A recent online discussion that I came across offered additional definitions and possibilities. When the Internet first emerged, scores of name-recognizable URLS (i.e. Starwars.com) were scooped up by enterprising, tech-savvy entrepreneurs who then sat on them knowing a future payday would come. The same happens with both Facebook and Twitter handles.
When Facebook arrived on the scene, the less scrupulous began posting promotional/sales messages on pages not their own. It’s one thing for a Facebook friend to promote an upcoming event or cause on the pages of their own Facebook friends. It is quite another for a for-profit entity to post promotional messages to the Fan pages of other entities when those messages are not necessarily in the best interest of the Fan page host nor its fans.
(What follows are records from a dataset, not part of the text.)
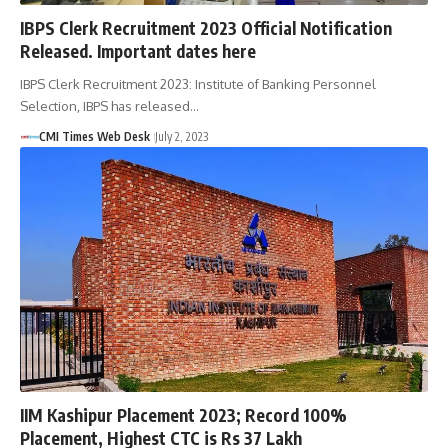
IBPS Clerk Recruitment 2023 Official Notification
Released. Important dates here
IBPS Clerk Recruitment 2023: Institute of Banking Personnel
Selection, IBPS has released…
CMI Times Web Desk
July 2, 2023
IIM Kashipur Placement 2023; Record 100%
Placement, Highest CTC is Rs 37 Lakh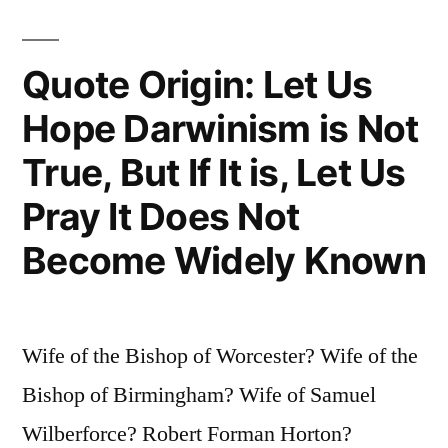
of
the
Quote Origin: Let Us
Earth,
Hope Darwinism is Not
Man
True, But If It is, Let Us
Would
Pray It Does Not
Only
Become Widely Known
Have
Four
Years
Wife of the Bishop of Worcester? Wife of the
Left
Bishop of Birmingham? Wife of Samuel
To
Wilberforce? Robert Forman Horton?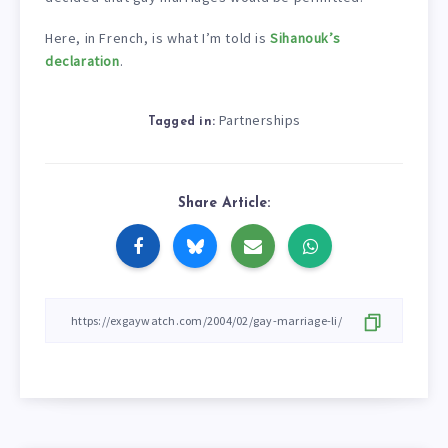
Here, in French, is what I’m told is
Sihanouk’s
declaration
.
Partnerships
Tagged in:
Share Article: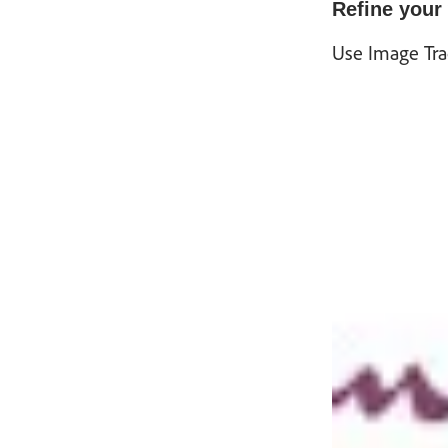
Refine your
Use Image Trac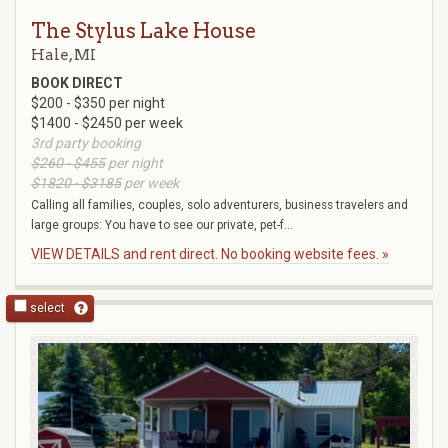
The Stylus Lake House
Hale, MI
BOOK DIRECT
$200 - $350 per night
$1400 - $2450 per week
3rd party booking
$260 - $455
per night
$1820 - $3185
per week
Calling all families, couples, solo adventurers, business travelers and
large groups: You have to see our private, pet-f...
VIEW DETAILS and rent direct. No booking website fees. »
select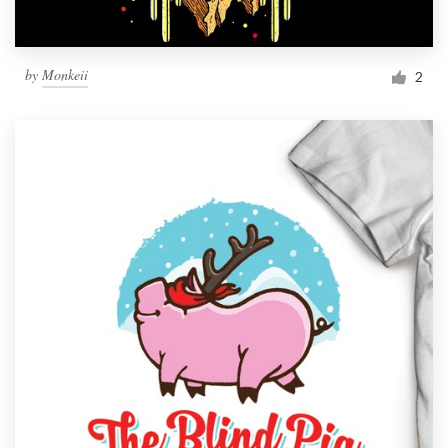
by
Monkeii
2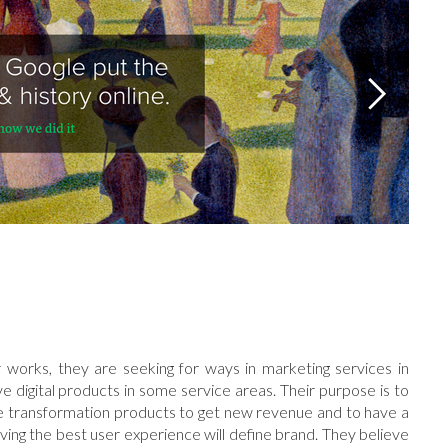
 works, they are seeking for ways in marketing services in
e digital products in some service areas. Their purpose is to
ake transformation products to get new revenue and to have a
ing the best user experience will define brand. They believe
That is squatting and it is unethical.
By way of an example, a popular Detroit public institution and tourist destination, prior to exercising proper control of its Facebook Fan page, became the victim of scores of online squatters – from questionable mortgage lending sources to hair salons – all promoting their wares via posts to this page. Do these posters not realize they are damaging their reputation while ensuring their messages are ignored?
Bottom line: Social media, when done right is supposed to be a two-way conversation. What it’s not? A trading post. Eviction notice, please.